Written by: News Account
11/26/2008 2:45 PM

 
 
Why is brainstorming for new ideas often so disappointing? Sixty-plus members of the Ad Club got the answer at the November lunch meeting from Sheila Campbell of Wild Blue Yonder (SCampbell@wildblueyonder.biz).
 
Campbell told attendees that research on how the human brain works tells us that talking actually inhibits creative thinking. That’s because speech typically is a left-brain function, and creativity is anchored in the right side of the brain. So the more you talk, the less creative you are. When everyone shouts out ideas in traditional brainstorming sessions, the ideas are likely to be the same old stuff everybody was thinking when they walked in the room.(Interestingly, Campbell noted, speech doesn’t inhibit logical thinking, which is a left-brain activity.)
 
“Where are you when you get your best ideas?” Campbell asked the group. “In the shower,” several people answered. “In the car,” said others.
 
“I get my big ideas when I’m hiking,” Campbell said. “The point is, you need silence to tap into your innate creativity.”
 
The other inhibition on our creative thinking is that the human brain is organized to make and recognize patterns. So when we try to solve a business problem, our brains keep us stuck in the old familiar ideas.
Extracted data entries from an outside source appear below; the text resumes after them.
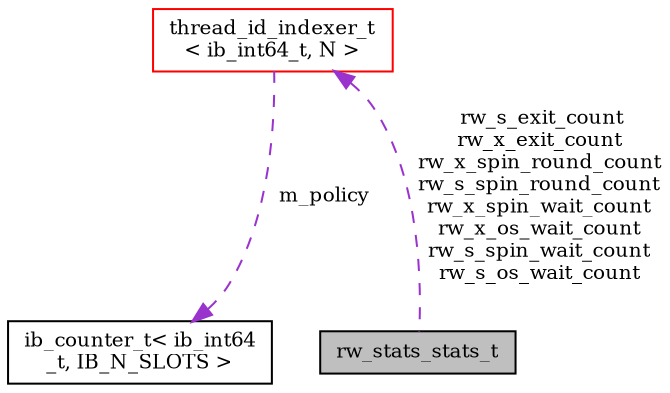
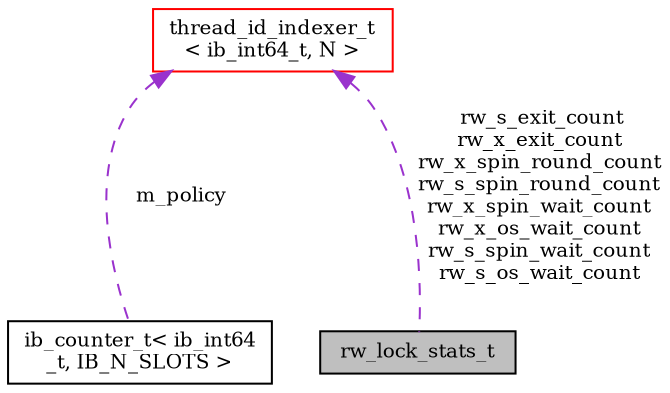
  digraph {
    fontname="DejaVu Serif"
    node [color=black fontname="DejaVu Serif" fontsize=10 shape=record]
    edge [color=darkorchid3 dir=back fontname="DejaVu Serif" fontsize=10 labelfontname=FreeSans labelfontsize=10 style=dashed]
-   n1 [fillcolor=grey75 fontcolor=black height=0.2 label=rw_stats_stats_t style=filled width=0.4]
+   n1 [fillcolor=grey75 fontcolor=black height=0.2 label=rw_lock_stats_t style=filled width=0.4]
    n2 [height=0.2 label="ib_counter_t\< ib_int64\l_t, IB_N_SLOTS \>" width=0.4]
    n3 [color=red height=0.2 label="thread_id_indexer_t\l\< ib_int64_t, N \>" width=0.4]
    n3 -> n1 [label=" rw_s_exit_count\nrw_x_exit_count\nrw_x_spin_round_count\nrw_s_spin_round_count\nrw_x_spin_wait_count\nrw_x_os_wait_count\nrw_s_spin_wait_count\nrw_s_os_wait_count"]
-   n2 -> n3 [label=" m_policy"]
+   n3 -> n2 [label=" m_policy"]
  }
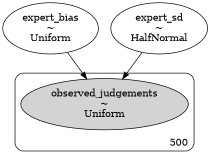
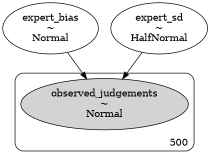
  digraph {
    node [shape=ellipse]
-   n1 [label="observed_judgements\n~\nUniform" style=filled]
-   n2 [label="expert_bias\n~\nUniform"]
+   n1 [label="observed_judgements\n~\nNormal" style=filled]
+   n2 [label="expert_bias\n~\nNormal"]
    n3 [label="expert_sd\n~\nHalfNormal"]
    subgraph cluster_1 {
      label=500
      labeljust=r
      labelloc=b
      style=rounded
      n1
    }
    n2 -> n1
    n3 -> n1
  }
Campbell noted that she’d once spent three hours trying to think of a hamburger promotion for a restaurant client, and all she could do was recycle old McDonald’s ads. So, in addition to silence, she recommended we use “kickers” to push us out of our usual patterns of thinking.
 
To practice these principles, Campbell taught the group a fresher method for generating ideas. The group used “increasing participation at Ad Club” as their creative thinking topic. Each person wrote a list of five organizations and gave it to someone else, and people used their lists to push their thinking beyond the usual. In silence, each person listed new ideas on sticky notes. Within five minutes, the group had come up with several hundred ideas...some silly, of course, but also some that will get further attention from the Ad Club’s Board: member profiles on the Ad Club website, Apple-tech seminars, tiered pricing for events, trial memberships, season tickets and lots more.
 
This technique for generating new ideas is detailed in the book, Retreats That Work, co-authored by Campbell and Merianne and Jeff Liteman.